EXERCISE 1: Rewrite the paragraph in the comment thread that begins "You're not alone. I think it caught on" more briefly, keeping its main points.
EXERCISE 2: Write the next part of the comment thread on Berkson's Paradox and Twitter, starting after its last line.

------ TEXT SEGMENT ------

Another good statistical foible to be aware of along with Simpson's.

anonymousiam|5 years ago

No, you aren't the only one. It has become even worse now that Twitter will not render without JavaScript enabled. Unfortunately, I still do not know what Berkson's Paradox is because I will not enable JavaScript for Twitter.

lurquer|5 years ago

Of the tweets I bother to read, I’ve found that the more interesting the tweet, the more likely it is to be poorly formatted.

/meta

SilasX|5 years ago

You're not alone. I think it caught on because a long article (even with pictures) might seem like too much of an investment to a lot of people but a self-contained tweet that keeps getting extended is less intimidating.

TBH, I'd say it's less that I dislike this form of presentation than that I hate all the anti-pattern bloat that Twitter adds, like clickable items not being detectable by extensions and previews being cut off.

rkagerer|5 years ago

Yes it's one of the reasons I hate Twitter. It was designed with aversion to substance. Personally, I find older fashioned forums (with small communities of experts) more illuminating.

tejtm|5 years ago

From the wikipedia page it seems to be a generalization on sampling below the Nyquist frequency can lead to incorrect interpretation of wave forms but in more dimensions.

smitty1e|5 years ago

I don't understand why a good book/good movie are even included here.

Two different media for (occasionally) related work.

Calling whatever inverse relation was somehow crafted a "paradox" seems tendentious.

------ MATERIAL PROVIDED ------

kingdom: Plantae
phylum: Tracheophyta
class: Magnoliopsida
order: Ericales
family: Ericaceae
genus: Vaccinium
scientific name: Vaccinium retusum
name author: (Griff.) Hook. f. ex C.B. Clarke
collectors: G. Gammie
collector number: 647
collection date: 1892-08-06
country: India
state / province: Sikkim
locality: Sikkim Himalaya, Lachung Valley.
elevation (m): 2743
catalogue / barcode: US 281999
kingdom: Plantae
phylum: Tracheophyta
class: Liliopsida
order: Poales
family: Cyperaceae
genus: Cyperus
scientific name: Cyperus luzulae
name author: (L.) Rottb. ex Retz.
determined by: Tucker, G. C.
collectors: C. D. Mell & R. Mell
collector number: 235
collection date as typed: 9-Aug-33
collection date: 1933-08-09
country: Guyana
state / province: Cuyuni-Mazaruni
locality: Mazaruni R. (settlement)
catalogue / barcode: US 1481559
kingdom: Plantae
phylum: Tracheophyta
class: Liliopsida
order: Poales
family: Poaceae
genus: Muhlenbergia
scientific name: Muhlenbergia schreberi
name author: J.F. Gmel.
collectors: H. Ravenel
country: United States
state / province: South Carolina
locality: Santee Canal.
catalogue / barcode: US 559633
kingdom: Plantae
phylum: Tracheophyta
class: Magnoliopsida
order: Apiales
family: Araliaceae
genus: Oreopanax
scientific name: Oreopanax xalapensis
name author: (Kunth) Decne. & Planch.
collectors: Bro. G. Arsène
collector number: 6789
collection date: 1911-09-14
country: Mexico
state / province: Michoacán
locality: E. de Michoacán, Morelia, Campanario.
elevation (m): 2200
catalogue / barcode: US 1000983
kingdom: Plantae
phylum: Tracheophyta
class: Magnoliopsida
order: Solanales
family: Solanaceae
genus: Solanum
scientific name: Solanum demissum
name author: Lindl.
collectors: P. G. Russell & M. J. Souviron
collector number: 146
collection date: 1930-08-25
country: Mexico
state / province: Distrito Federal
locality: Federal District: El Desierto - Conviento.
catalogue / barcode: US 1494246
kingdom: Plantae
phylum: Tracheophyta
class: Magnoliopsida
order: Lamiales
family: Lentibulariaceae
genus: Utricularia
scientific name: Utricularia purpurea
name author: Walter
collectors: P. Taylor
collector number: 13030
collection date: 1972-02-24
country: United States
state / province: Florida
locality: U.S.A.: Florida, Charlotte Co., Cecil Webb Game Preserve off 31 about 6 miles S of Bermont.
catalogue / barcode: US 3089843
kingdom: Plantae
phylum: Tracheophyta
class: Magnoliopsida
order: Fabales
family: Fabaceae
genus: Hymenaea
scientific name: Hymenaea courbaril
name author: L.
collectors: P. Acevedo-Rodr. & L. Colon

------

RESPONSE AREA 1: Many people find a long article, even one with pictures, too big an investment, so a self-contained tweet that keeps getting extended feels less intimidating. That is likely why the format caught on.

RESPONSE AREA 2:
reactchain|5 years ago

The argument here is that "smart people are worse looking" is actually a case of _of the people you encounter_ smart people are worse looking, but that overall there is no correlation. This makes sense, but I think it's more complex. If you took the entire population, I think you could still conclude the "smart people are worse looking" if you define smart to include non-innate, learned behaviour, for the simple reason that good looking people have an easier time in life (getting jobs and so forth) and are therefore less compelled to spend time and effort becoming "smart". So there's a self-balancing aspect that produces these correlations in the general population as well.

Kranar|5 years ago

This doesn't make much sense and I think may actually be another instance of this paradox. For example, why would having an easier time in life dissuade someone from putting in effort to become smart (by your definition of smart)?

Do you think people who have a hard time in life are compelled to study hard and succeed, as if somehow people living in poverty or in third world countries are putting in significant amounts of effort to become smart? Of course not, not because people in poverty don't want to be smart of course, but because they are compelled to deal with time consuming hardships.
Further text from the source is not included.